Abstract Gene inactivation can affect the process(es) in which that gene acts and causally downstream ones, yielding diverse mutant phenotypes. Identifying the genetic pathways resulting in a given phenotype helps us understand how individual genes interact in a functional network. Computable representations of biological pathways include detailed process descriptions in the Reactome Knowledgebase and causal activity flows between molecular functions in Gene Ontology-Causal Activity Models (GO-CAMs). A computational process has been developed to convert Reactome pathways to GO-CAMs. Laboratory mice are widely used models of normal and pathological human processes.

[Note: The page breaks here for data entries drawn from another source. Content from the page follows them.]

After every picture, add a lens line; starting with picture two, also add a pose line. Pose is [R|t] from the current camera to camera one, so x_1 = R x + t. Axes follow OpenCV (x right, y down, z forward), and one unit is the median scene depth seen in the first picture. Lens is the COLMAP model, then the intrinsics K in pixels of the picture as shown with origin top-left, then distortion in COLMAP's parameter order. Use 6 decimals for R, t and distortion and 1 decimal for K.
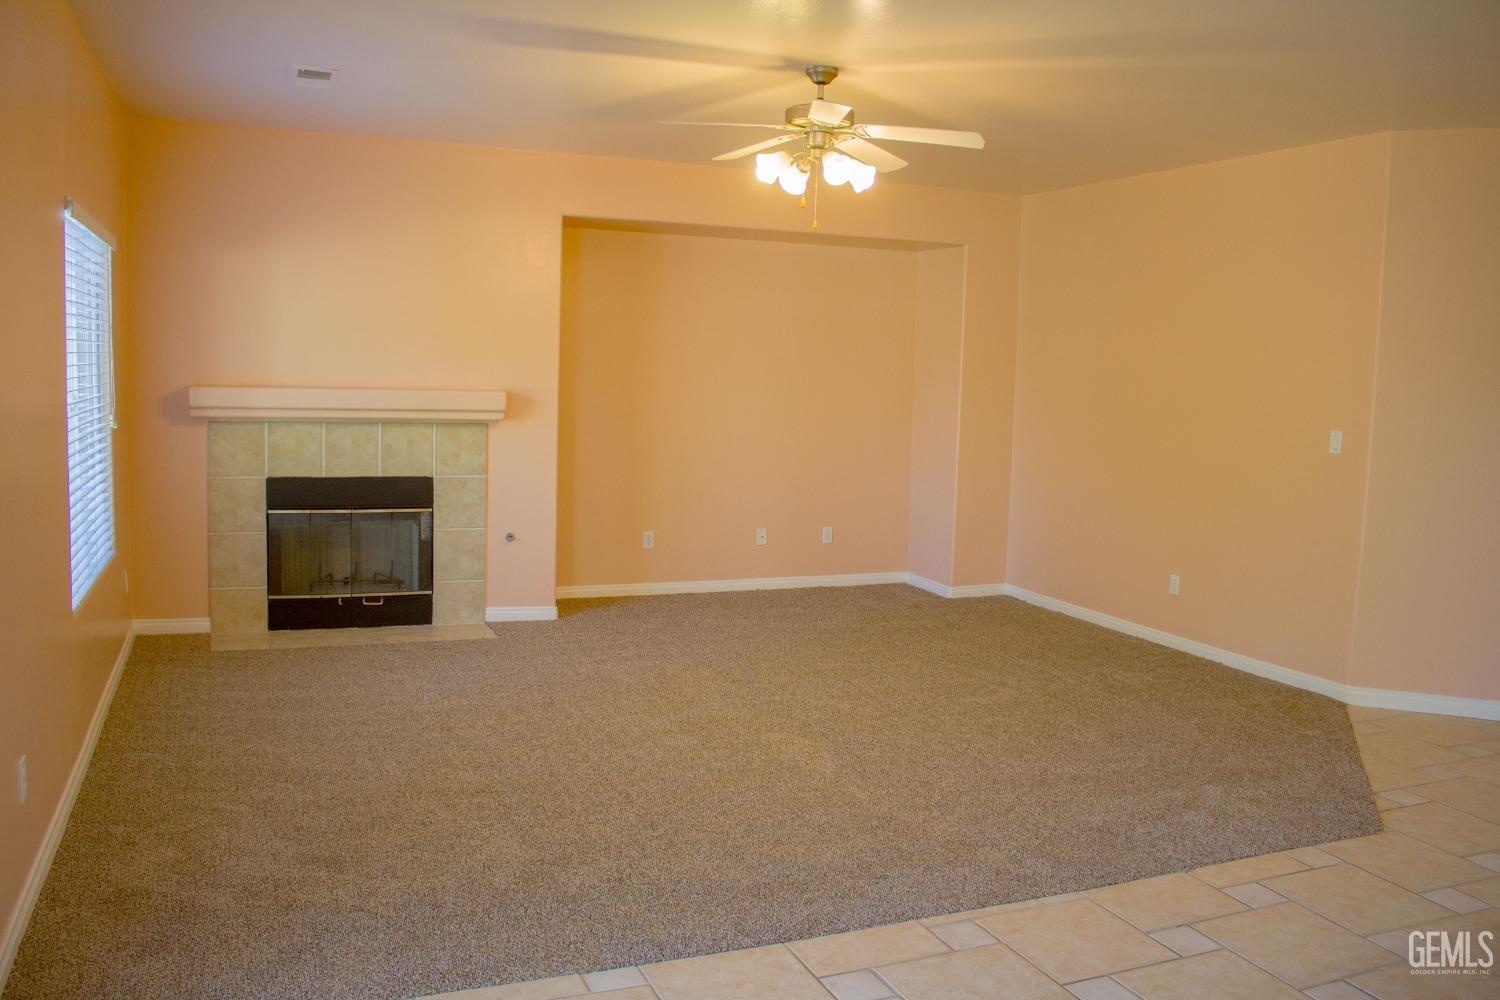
lens RADIAL K [[1248.5, 0, 750.0], [0, 1248.5, 500.0], [0, 0, 1]] dist [-0.167425, 0.137680]
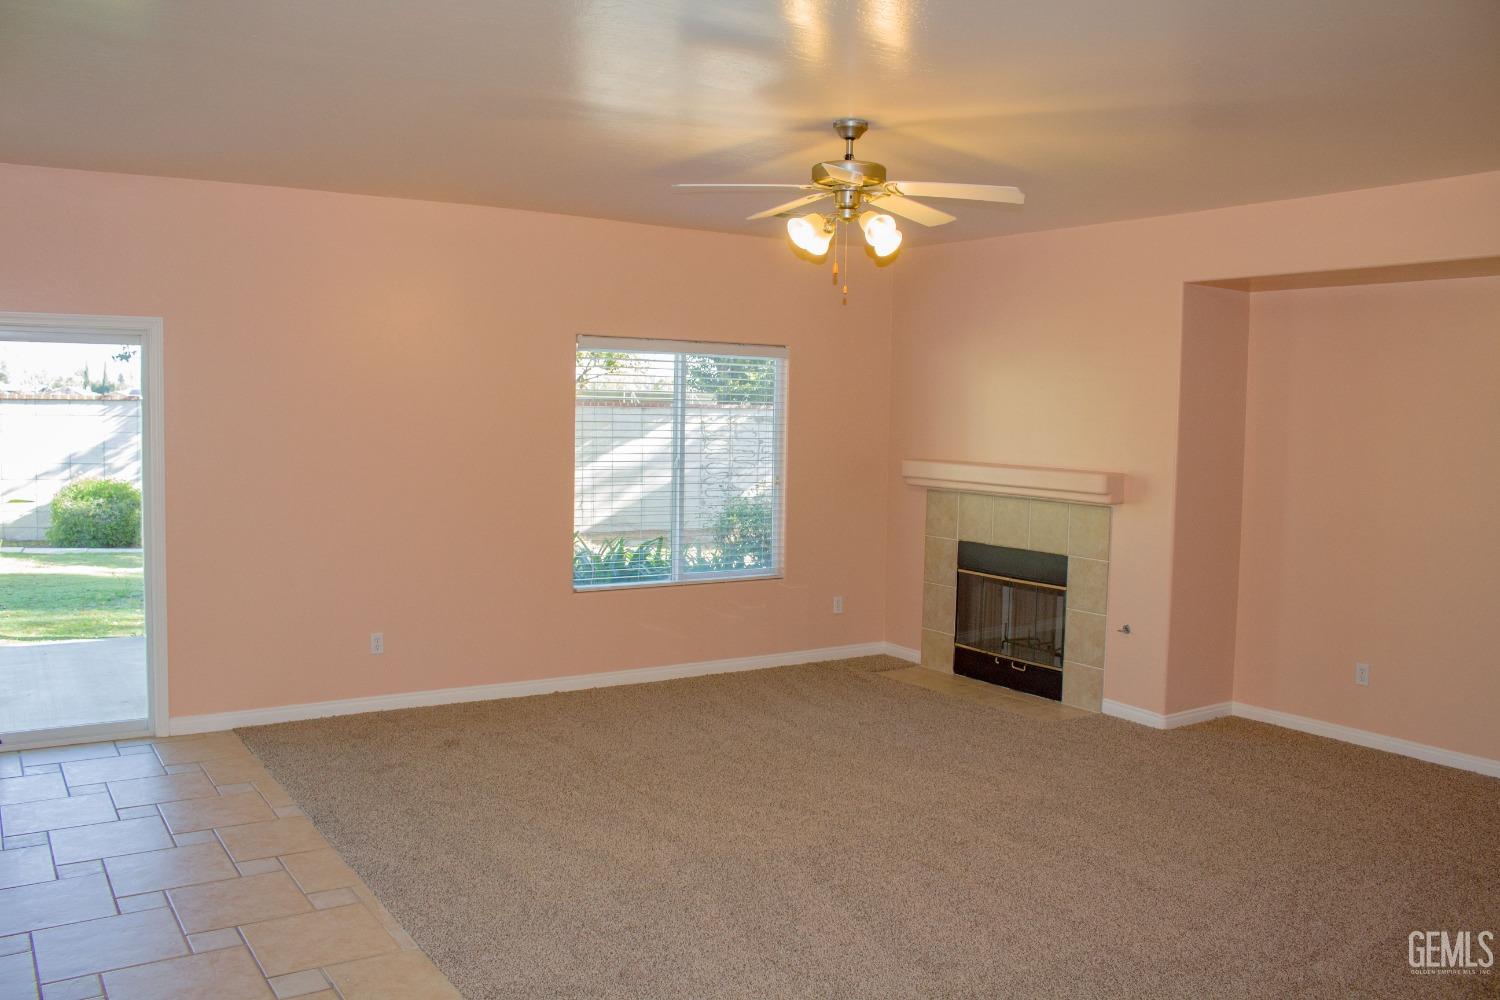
lens RADIAL K [[1248.5, 0, 750.0], [0, 1248.5, 500.0], [0, 0, 1]] dist [-0.167425, 0.137680]
pose [[0.180587, 0.041718, -0.982674, 0.697330], [-0.119921, 0.992580, 0.020101, -0.054305], [0.976221, 0.114213, 0.184250, 0.559963]]
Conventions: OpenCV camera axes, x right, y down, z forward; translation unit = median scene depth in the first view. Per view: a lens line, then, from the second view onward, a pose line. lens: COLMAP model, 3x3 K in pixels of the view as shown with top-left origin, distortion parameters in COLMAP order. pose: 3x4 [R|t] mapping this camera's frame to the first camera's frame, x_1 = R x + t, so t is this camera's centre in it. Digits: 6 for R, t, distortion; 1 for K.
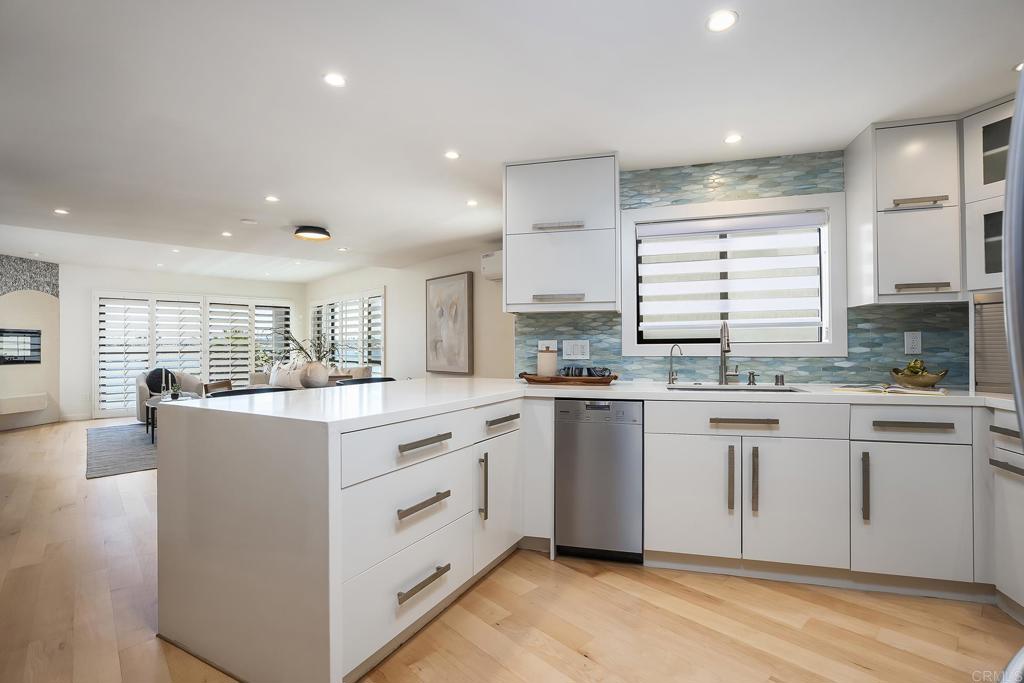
lens RADIAL K [[480.7, 0, 512.0], [0, 480.7, 341.5], [0, 0, 1]] dist [-0.045637, 0.024330]
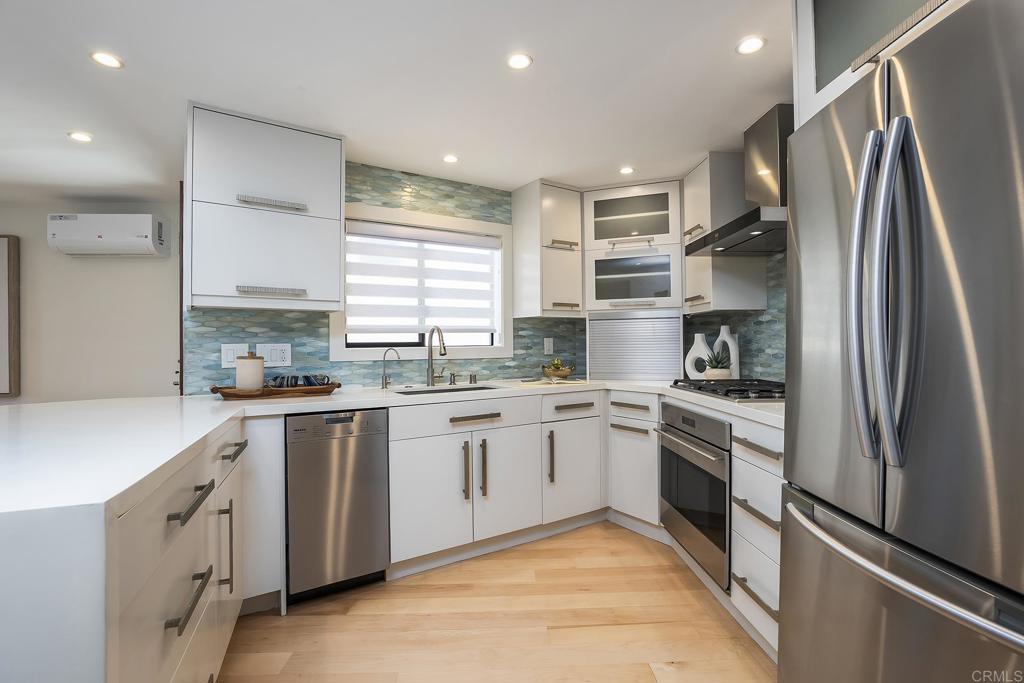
lens RADIAL K [[480.7, 0, 512.0], [0, 480.7, 341.5], [0, 0, 1]] dist [-0.045637, 0.024330]
pose [[0.655300, 0.005370, 0.755349, -0.253795], [-0.001072, 0.999980, -0.006180, -0.002037], [-0.755368, 0.003240, 0.655293, 0.168654]]
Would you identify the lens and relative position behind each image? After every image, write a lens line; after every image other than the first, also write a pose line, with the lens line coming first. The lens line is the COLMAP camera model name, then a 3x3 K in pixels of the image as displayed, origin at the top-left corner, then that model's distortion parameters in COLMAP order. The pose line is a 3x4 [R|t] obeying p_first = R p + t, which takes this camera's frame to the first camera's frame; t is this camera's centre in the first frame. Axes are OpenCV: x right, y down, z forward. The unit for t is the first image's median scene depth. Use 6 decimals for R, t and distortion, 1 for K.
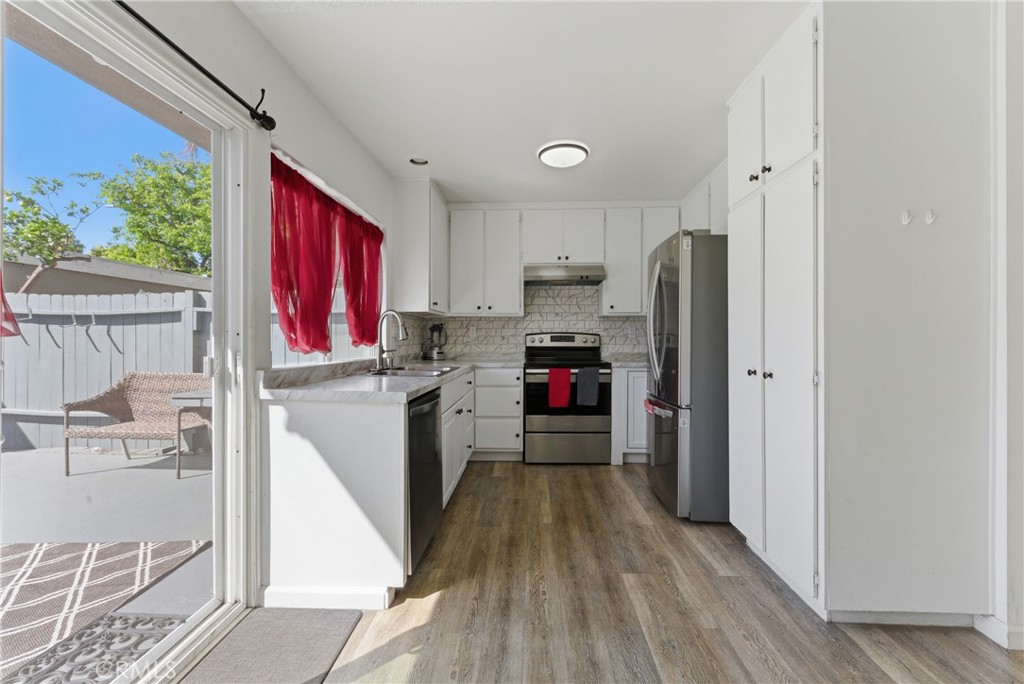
lens RADIAL K [[419.9, 0, 518.4], [0, 419.9, 340.2], [0, 0, 1]] dist [-0.002434, -0.000097]
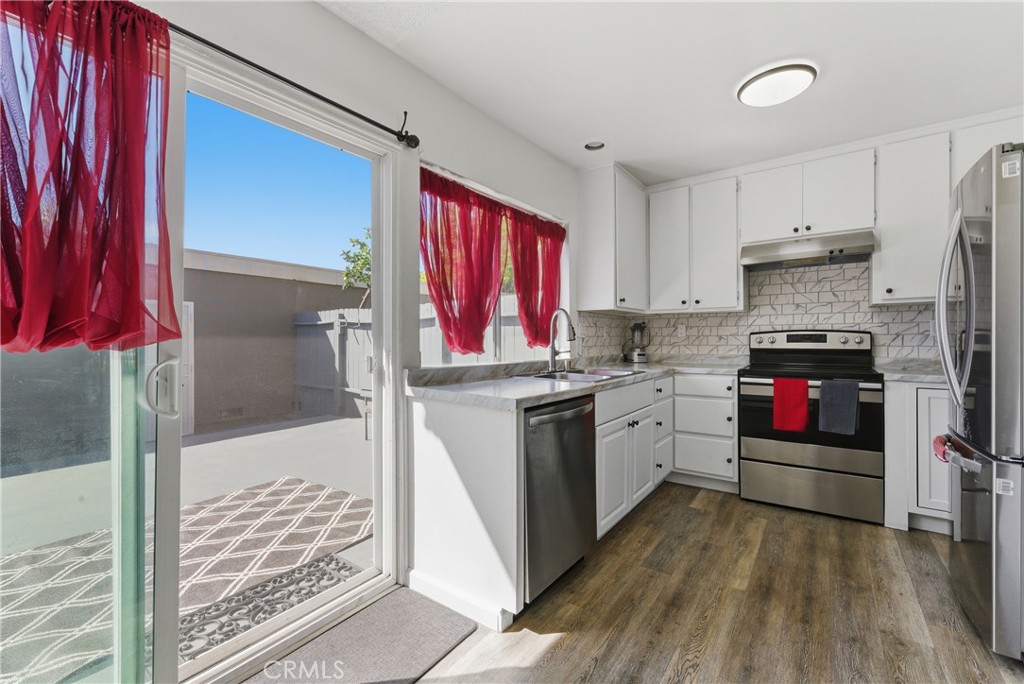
lens RADIAL K [[426.1, 0, 518.1], [0, 426.1, 337.1], [0, 0, 1]] dist [-0.001316, -0.000222]
pose [[0.832129, -0.006557, -0.554544, 0.142923], [0.002197, 0.999961, -0.008528, -0.000552], [0.554578, 0.005878, 0.832111, 0.139771]]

We have converted human Reactome GO-CAMs to orthologous mouse GO-CAMs, as a resource to transfer pathway knowledge between humans and model organisms. These mouse GO-CAMs allowed us to define sets of genes that function in a causally connected way. To demonstrate that individual variant genes from connected pathways result in similar but distinguishable phenotypes, we used the genes in our pathway models to cross-query mouse phenotype annotations in the Mouse Genome Database (MGD). Using GO-CAM representations of 2 related but distinct pathways, gluconeogenesis and glycolysis, we show that individual causal paths in gene networks give rise to discrete phenotypic outcomes resulting from perturbations of glycolytic and gluconeogenic genes. The accurate and detailed descriptions of gene interactions recovered in this analysis of well-studied processes suggest that this strategy can be applied to less well-understood processes in less well-studied model systems to predict phenotypic outcomes of novel gene variants and to identify potential gene targets in altered processes.